The principle of optimization:
* Cases: What the application will typically do, and if we are more concerned with average or worst case performance before optimization.
* Order: Algorithm & Design -> Local optimization -> Assembly
* Context: The true exec time for one instruction is a time measured in a certain context, and that time is meaningful only in that context. Also it is more meaningful to optimize the segment of codes instead of only one instruction.

Algorithm & Design:
* Two kinds of computing:
-- data processing (data streaming algorithm): data is processed sequentially and only once in general. The relationship of data is not the concern of algorithms. The cache seems overkill here. The digital signal processing is a typical application. How to reduce the computing cases might be an efficient way to do optimization.
-- data transaction processing (data block algorithm): The relationship of data in one block is the focus of algorithms. The data cache is very important for them. Sorting and search are among them.

Instruction Level Optimization:
* Avoid branch hazard:
-- Unroll loops: the result might be diff for W, R, W with R. In general 8~16 times unrolling depth is good.
-- Combine loops
-- Fill-in branch delay in Assembly
* Avoid data hazard:
-- Eliminate the data dependance
-- Prefetch data and instruction: use mem/cache throughput instead of latency.
* Understand each Assembly inst details and diff. Use the best.

Memory Usage Optimization:
* Optimize data structs
-- Split reference data structures, like lists, tree, etc. into small ones and access them simultaneously.
-- Compact data structs as densely as possible to reduce access increment step and increase the utilization ratio of cache lines.
-- Separate data structs to reduce access increment step.
* Use mem/cache pipeline: The basic unit between cache/TLB and memory is one cache line.
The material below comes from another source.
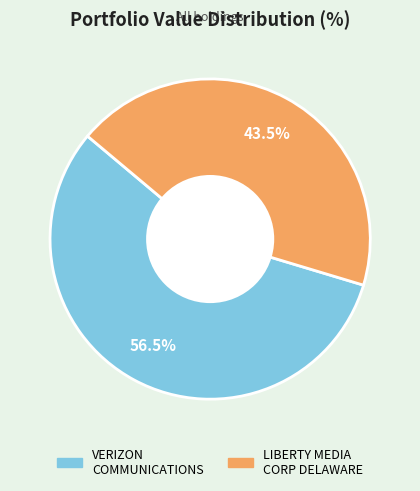

Is there a majority slice in this chart?

Yes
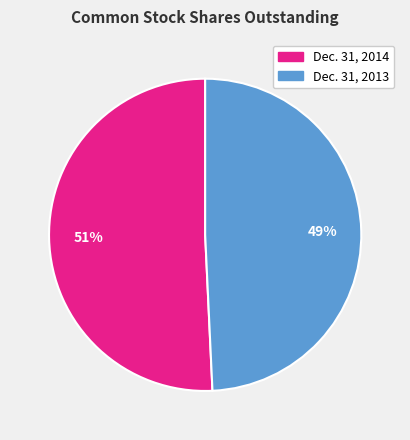

To the nearest percent, what portion does Dec. 31, 2013 represent?

49%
So make read step increment be the length of one cache line.
* Processing mem in Int data type instead of char, esp. for R. It seems not matter for W.
* Addr alignment for src/dst
* Combine W and R together for large data block which exceeds the size of caches. For small ones, overlapping access of cache might be harmful.
* Compact data within one mem page as densely as possible, due to TLB and page table.
* Put data into diff mem banks to avoid DRAM refreshment and access multiple banks. One page size as increment is good.

Cache Usage Optimization:
* Data and instruct size not exceed cache size: For cache, the max attainable size of cached data is CacheSize + (CacheSize / Way)
* Addr alignment and no line split data
* Put data on diff cache banks in order to access multiple cache banks.
* Increment step of mem not be multiple of the size of one cache set bank, otherwise conflict miss happens.

Write Buffer Usage Optimization:
* Access same data types, eps. R after W
* Organize the codes together to take advantage of WB since the units in it might be flushed randomly.

Thursday, January 3, 2008

Multiprocessing and Multithread

Multiprocessing: multiple CPU, like CMP, SMP, etc.
Multithreading: One CPU but probably with more threading HW support, like multiple Register files and PC's.

Superscalar: HW supported dynamic instruction issue and branch predication
VLIW: Software (compiler) supported multiple instruction issue and BP

ccNUMA SMP: symmetrical multiprocessing. OS could be running on any of multiple CPUs with the help of "resource locker". cc means cache coherence and each CPU has its own memory banks (NUMA).